MARISTELA GUIMARÃES ANDRÉ

O debate sobre a obrigatoriedade do ensino religioso nas escolas públicas não pode ser levado sob o viés de nossa racionalidade fragmentada, séria advertência para quem quer estar em dia com as novas tendências.
Apesar de tratar-se de questão política, porque diz respeito aos interesses diretos de determinadas corporações pelo monopólio dos "bens religiosos"; de questão social, porque relacionada aos direitos do cidadão e aos princípios liberais que os iluministas procuraram demarcar; e de questão educacional, porque interfere na grade curricular, na formação de professores e nas condições e necessidades concretas das escolas, o ensino religioso é algo mais amplo, mais abrangente e, por isso, carente de discussões mais profundas.
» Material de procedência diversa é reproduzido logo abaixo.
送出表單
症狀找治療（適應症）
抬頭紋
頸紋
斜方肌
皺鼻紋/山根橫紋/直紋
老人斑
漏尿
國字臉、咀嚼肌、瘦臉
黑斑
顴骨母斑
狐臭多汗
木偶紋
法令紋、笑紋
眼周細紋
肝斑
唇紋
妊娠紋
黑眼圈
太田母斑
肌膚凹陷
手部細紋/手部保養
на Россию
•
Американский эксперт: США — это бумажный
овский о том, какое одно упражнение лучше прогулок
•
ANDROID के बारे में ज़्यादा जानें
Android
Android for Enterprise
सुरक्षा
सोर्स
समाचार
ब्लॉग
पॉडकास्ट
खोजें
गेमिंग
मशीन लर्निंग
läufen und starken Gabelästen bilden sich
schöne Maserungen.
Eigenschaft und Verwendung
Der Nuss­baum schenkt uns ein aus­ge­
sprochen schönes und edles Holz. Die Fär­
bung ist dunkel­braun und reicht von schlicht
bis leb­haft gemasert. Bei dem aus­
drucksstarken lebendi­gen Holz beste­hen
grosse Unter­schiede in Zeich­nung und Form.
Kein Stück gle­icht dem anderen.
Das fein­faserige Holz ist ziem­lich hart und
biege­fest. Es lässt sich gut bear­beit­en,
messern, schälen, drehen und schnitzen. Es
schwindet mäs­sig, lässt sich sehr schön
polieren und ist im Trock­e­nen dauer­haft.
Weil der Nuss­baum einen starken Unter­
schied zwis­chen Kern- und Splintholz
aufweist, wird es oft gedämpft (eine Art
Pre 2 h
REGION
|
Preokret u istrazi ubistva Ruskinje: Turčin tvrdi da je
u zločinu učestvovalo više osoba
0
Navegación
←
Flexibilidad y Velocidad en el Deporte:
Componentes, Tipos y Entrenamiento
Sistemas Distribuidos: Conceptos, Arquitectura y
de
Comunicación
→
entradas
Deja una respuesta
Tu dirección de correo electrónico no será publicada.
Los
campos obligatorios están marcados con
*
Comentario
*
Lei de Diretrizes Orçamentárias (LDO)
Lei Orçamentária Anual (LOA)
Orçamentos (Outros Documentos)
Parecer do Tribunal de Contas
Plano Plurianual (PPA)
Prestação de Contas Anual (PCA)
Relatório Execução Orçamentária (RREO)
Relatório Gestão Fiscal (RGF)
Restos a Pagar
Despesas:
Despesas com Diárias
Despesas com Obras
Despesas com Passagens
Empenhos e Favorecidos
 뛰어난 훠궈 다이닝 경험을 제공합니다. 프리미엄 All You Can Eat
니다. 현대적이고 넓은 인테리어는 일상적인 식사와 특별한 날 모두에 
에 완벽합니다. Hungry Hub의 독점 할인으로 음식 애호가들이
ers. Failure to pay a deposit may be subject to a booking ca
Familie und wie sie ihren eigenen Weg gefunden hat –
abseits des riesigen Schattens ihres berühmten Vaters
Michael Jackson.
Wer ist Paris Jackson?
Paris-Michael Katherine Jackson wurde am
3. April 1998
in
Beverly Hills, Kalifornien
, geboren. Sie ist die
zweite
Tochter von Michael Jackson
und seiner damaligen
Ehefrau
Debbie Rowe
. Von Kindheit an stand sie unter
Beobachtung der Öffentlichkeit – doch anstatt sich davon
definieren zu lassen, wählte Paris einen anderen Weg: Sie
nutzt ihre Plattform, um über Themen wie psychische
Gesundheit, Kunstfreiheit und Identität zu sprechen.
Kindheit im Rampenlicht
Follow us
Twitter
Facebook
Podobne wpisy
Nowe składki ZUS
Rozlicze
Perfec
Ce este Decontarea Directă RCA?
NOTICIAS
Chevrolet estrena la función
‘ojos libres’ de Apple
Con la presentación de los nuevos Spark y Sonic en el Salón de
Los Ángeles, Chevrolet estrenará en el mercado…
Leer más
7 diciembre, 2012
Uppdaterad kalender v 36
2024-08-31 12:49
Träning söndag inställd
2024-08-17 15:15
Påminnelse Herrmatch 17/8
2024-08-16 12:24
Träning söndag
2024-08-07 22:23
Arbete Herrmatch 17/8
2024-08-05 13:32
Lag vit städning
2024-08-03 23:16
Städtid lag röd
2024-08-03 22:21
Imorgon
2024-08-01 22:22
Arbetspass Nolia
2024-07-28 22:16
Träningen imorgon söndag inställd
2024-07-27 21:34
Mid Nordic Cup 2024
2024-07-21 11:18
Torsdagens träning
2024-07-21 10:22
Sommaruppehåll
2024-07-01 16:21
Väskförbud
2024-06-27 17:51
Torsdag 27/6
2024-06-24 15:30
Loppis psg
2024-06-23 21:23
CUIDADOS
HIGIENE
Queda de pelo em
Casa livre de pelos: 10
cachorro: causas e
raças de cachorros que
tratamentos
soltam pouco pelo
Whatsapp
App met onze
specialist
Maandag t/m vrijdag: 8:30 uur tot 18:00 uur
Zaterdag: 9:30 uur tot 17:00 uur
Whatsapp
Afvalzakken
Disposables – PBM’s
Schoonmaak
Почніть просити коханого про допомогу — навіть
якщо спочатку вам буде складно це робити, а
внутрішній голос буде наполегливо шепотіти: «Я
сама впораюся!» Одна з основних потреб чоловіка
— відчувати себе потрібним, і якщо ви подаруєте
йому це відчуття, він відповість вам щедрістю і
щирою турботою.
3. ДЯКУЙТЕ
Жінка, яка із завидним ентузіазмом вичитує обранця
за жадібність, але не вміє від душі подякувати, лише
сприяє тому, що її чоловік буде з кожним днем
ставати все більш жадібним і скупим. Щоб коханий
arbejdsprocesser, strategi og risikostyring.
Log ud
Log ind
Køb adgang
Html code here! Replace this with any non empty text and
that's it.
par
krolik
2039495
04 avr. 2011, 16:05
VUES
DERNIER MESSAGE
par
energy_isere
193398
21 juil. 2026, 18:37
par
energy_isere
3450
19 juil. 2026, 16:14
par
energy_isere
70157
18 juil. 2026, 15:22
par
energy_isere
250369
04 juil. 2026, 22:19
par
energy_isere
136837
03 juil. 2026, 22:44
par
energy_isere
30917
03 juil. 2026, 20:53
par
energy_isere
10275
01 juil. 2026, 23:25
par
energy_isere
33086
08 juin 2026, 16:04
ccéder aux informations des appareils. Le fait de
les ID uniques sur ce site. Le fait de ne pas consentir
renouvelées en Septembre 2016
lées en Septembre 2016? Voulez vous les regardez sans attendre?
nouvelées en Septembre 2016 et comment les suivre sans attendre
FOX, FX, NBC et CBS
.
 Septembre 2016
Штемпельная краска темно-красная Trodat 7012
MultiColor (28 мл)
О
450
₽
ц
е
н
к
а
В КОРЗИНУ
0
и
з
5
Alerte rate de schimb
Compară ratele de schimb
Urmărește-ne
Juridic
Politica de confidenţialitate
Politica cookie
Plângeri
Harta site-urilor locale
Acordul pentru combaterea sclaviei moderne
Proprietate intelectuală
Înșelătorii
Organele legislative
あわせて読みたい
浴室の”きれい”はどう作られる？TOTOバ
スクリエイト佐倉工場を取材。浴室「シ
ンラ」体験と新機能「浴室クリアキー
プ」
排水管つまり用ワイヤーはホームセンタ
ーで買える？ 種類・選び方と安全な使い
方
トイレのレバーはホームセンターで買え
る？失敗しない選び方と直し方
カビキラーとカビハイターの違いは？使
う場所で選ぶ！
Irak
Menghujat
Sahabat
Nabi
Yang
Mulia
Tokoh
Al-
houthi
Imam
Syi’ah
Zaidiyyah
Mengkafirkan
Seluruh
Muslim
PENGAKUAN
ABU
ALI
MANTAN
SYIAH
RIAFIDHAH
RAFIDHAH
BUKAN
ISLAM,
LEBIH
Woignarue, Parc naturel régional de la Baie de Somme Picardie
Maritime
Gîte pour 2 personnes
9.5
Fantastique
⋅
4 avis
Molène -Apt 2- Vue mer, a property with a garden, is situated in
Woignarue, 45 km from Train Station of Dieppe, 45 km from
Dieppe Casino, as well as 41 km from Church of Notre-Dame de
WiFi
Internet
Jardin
O debate, da forma particularizada como vem sendo travado, só tem servido para alimentar esses aspectos, sem oferecer possibilidades para alunos, pais, professores e administradores agirem criticamente.
O ensino religioso já ocorre de modo sistemático, por intermédio da mídia e das instituições religiosas, e de modo assistemático, no processo interno de cada formação social, visto que não há sociedade sem alguma prática religiosa.
Afinal, qual a "humanidade" que se aninharia numa espécie concebida sem a dimensão religiosa? Qual a área do conhecimento que desconsidera a fonte teologal em que nasceram alguns dos caminhos do pensamento?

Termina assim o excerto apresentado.